DOI: 10.1145/3828667 ISSN: 2157-6904
A Survey and Computational Atlas of Personality Models
Joseph Raetano, Jens Gregor, Suzanne Tamang
Personality psychology has spent a century characterizing individual differences, yet computational approaches to personality are dominated by a single model: the Big Five (OCEAN). Numerous other validated frameworks exist, spanning clinical diagnosis, narcissism, motivation, cognition, conflict resolution, and applied assessment, but without a shared computational format they remain fragmented across disciplinary silos. This paper surveys 44 personality models from seven research disciplines and encodes every construct as a
factor chain
, which we define as a structured descriptor set that disambiguates each factor through its defining adjectives, synonyms, verbs and nouns.
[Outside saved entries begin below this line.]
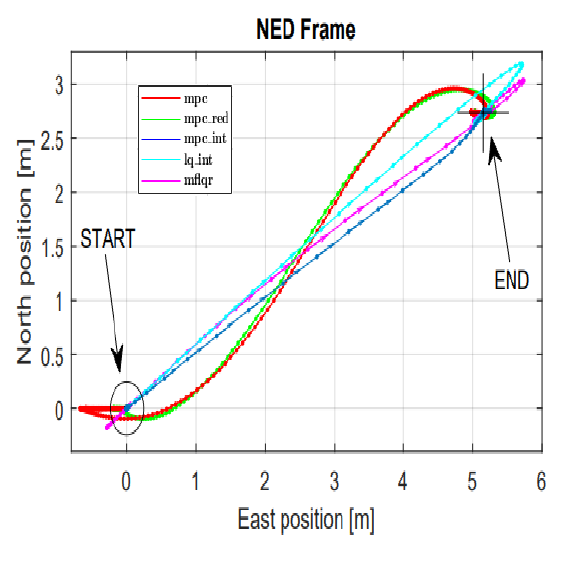
Figure 7: NED and Body coordinate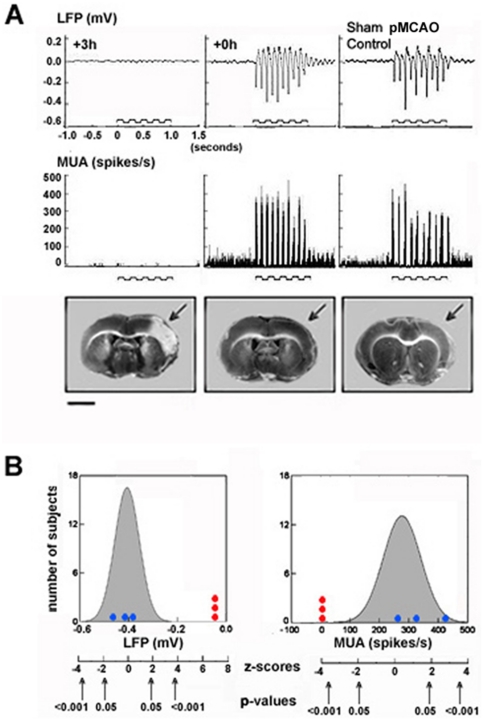
Normal evoked neuronal activity was maintained in all +0 h animals.(A) Representative +3 h, +0 h, and sham pMCAO control subjects' local field potential (LFP, first row) and multi-unit activity (MUA, second row) responses 24 hours following pMCAO. Stepping function indicates stimulus delivery. Representative coronal section taken from experimental and control animal's 2,3,5-Triphenyltetrazolium Chloride (TTC) assay for infarct. Area devoid of staining (arrows) within the +3 h subject's left cortex is indicative of ischemic infarct due to an occlusion of the left MCA. Scale bar indicates 5 mm. (B) LFP (left) and MUA (right) normal distributions based on sham pMCAO control data are plotted as shaded curves. Superimposed on these distributions are the individual values of +0 h subjects (blue circles) and +3 h subjects (red circles). Provided below each graph are the z-scores (as derived in relation to the normal distribution of sham pMCAO controls), and corresponding p-values.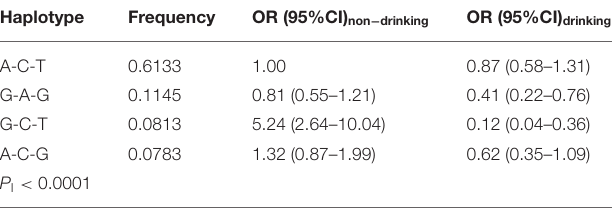
TABLE 8 | Interactions of the haplotypes and smoking on the risk of IS. Haplotype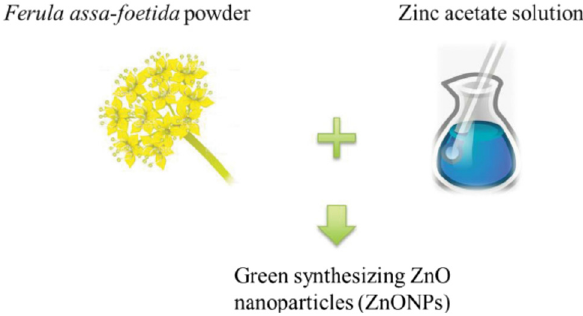
Figure 15: Green synthesis of ZnO NPs uses Ferula Assa - foetida [ 69 ] . Copyright © 2021;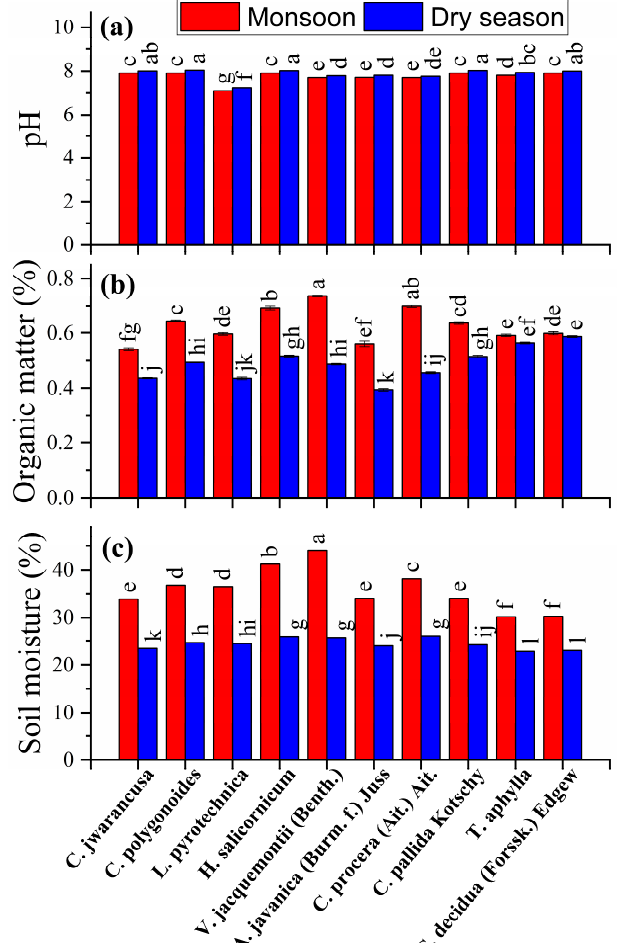
Figure 2. Soil chemical analysis: ( a ): soil pH; ( b ): soil organic matter; ( c ): soil moisture content. Different lowercase letter(s) indicate significant differences in the studied plant species according to the LSD test at p ≤ 0.05.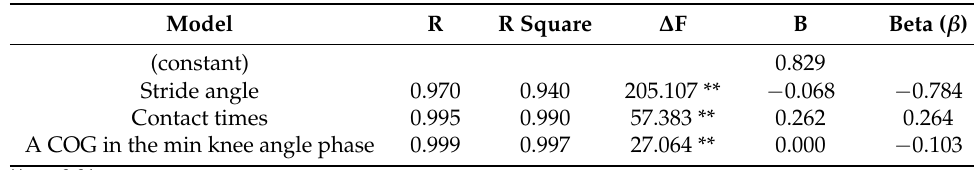
Table 5. Multiple linear regressions for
The result is a uniformly encoded computational atlas of factor chains paired with neural embeddings and trained classifiers, searchable across all surveyed models simultaneously. Three layers of evaluation confirm the encoding: classifiers tested against human-authored items from published psychometric instruments, an independent LLM judge panel, and replication across multiple generators, achieving 86.8% accuracy on human-authored items. Embedding-space analysis reveals that the seven disciplinary categories do not form coherent clusters in semantic space; data-driven clustering instead uncovers 15 natural groupings that cut across the predefined categories, approximate established diagnostic boundaries, and offer large-scale, lexical-level evidence consistent with personality science having studied overlapping constructs under different names for decades, though shared vocabulary alone is not sufficient evidence for construct equivalence. We position the atlas as an exploratory resource for cross-model comparison and selection rather than a replacement for validated psychometric measurement. The full atlas, trained classifiers, and reproducibility notebooks are openly released.